You’ll see the following files:

Markdown.rst: It contains the details of the project, but not important to this example. You shouldn’t be worried about it.
Procfile: It contains commands to run the projects on a server. You shouldn’t be worried about it either.
app.py: It contains the code you’ll run in the Docker container.
Requirements.txt: It contains the dependencies the app.py file needs to run successfully.

Writing The Dockerfile

This Dockerfile has all of the Docker instructions discussed above. It also has comments in it, to help you understand what each line does.

# FROM instruction chooses the parent image for Docker.
# This example uses Alpine.
# Alpine is a minimal Docker image very small in size
FROM alpine:3.3

# LABEL instruction creates labels.
# The first label is maintainer with the value Linux Hint.
# The second label is appname with the value Flask Hello. World
# You can have as many key-to-value pairs as you want.
# You can also choose any name for the keys.
# The choice of maintainer and appname in this example
# is a personal choice.
LABEL "maintainer"="Linux Hint" "appname"="Flask Hello World"

# ENV instruction assigns environment variables.
# The /usr/src directory holds downloaded programs,
# be it source or binary before installing them.
ENV applocation /usr/src

# COPY instruction copies files or directories,
# from the Docker host to the Docker image.
# You'll copy the source code to the Docker image.
# The command below uses the set environment variable.
COPY flask-helloworld $applocation/flask-helloworld

# Using the ENV instruction again.
ENV flaskapp $applocation/flask-helloworld

# WORKDIR instruction changes the current directory in Docker image.
# The command below changes directory to /usr/src/flask-helloworld.
# The target directory uses the environment variable.
WORKDIR $flaskapp/

# RUN instruction runs commands,
# just like you do on the terminal,
# but in the Docker image.
# The command below installs Python, pip and the app dependencies.
# The dependencies are in the requirements.txt file.
RUN apk add --update python py-pip
RUN pip install --upgrade pip
RUN pip install -r requirements.txt

# EXPOSE instruction opens the port for communicating with the Docker container.
# Flask app uses the port 5000, so you'll expose port 5000.
EXPOSE 5000

# CMD instruction runs commands like RUN,
# but the commands run when the Docker container launches.
# Only one CMD instruction can be used.
CMD ["python", "app.py"]

Building the Docker image

After writing the Dockerfile, you can build the Docker image with the command below:

sudo docker build -t sample_image .

Here, sample_image is the name of the Docker image. You can give it another name. The dot (.) at the end of the command indicates that the files you’re working with are in the current directory.

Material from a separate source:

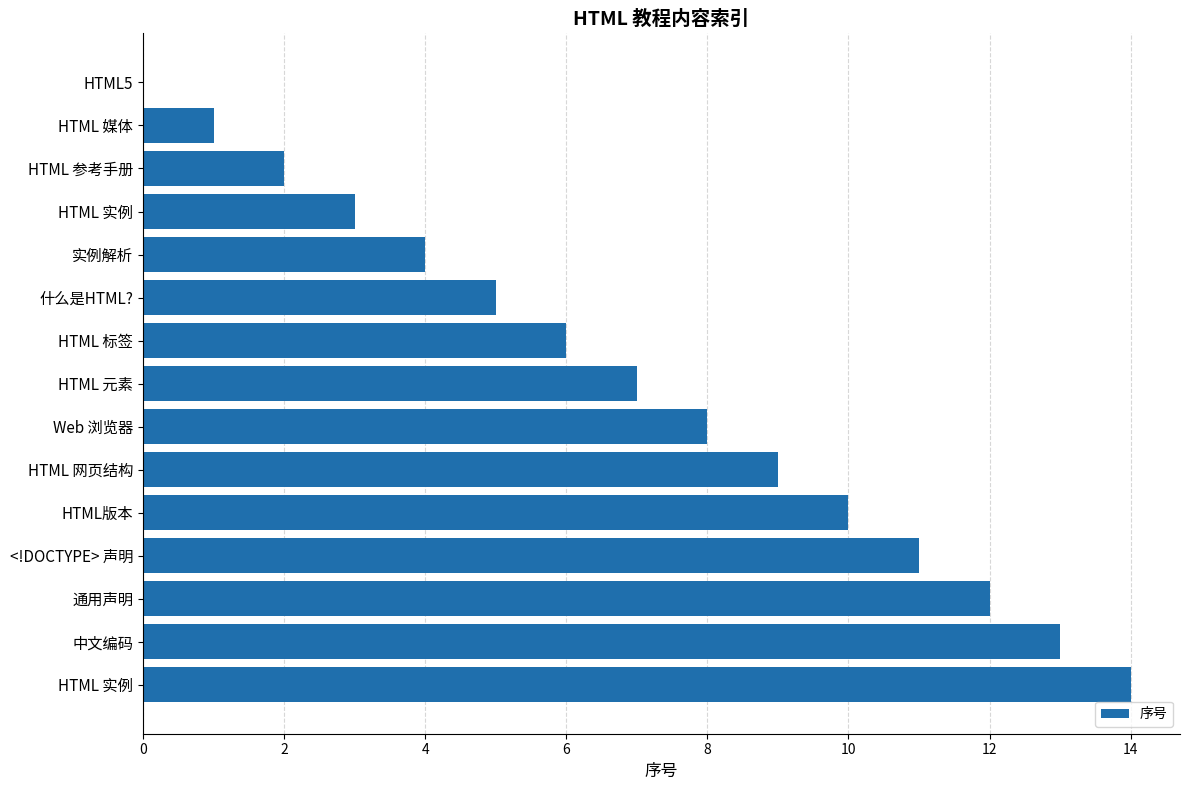

Count the number of categories in the chart.

15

Running the Docker container

To run the Docker container, you can use the docker run command below:

sudo docker run -ip 5000:5000 sample_image:latest

The -i parameter ensures the Docker container runs in interactive mode and the -p parameter binds the Docker host’s port to the Docker container’s port. Think of it as: docker-host:docker-container.

After launching the Docker container, you can visit localhost:5000 in your browser to see the results of the Flask application.

Conclusion

The Dockerfile is the blueprint for a Docker image. Understanding how Dockerfiles work, and being able to write them comfortably would make your Docker experience an enjoyable one.

Working towards this through this article, you’ve seen how Dockerfiles work. Hopefully, you also understand what the major Docker instructions mean and can be able to use them in building your own Docker images.

Any question you have relating to Dockerfiles would be welcome. Thanks for reading.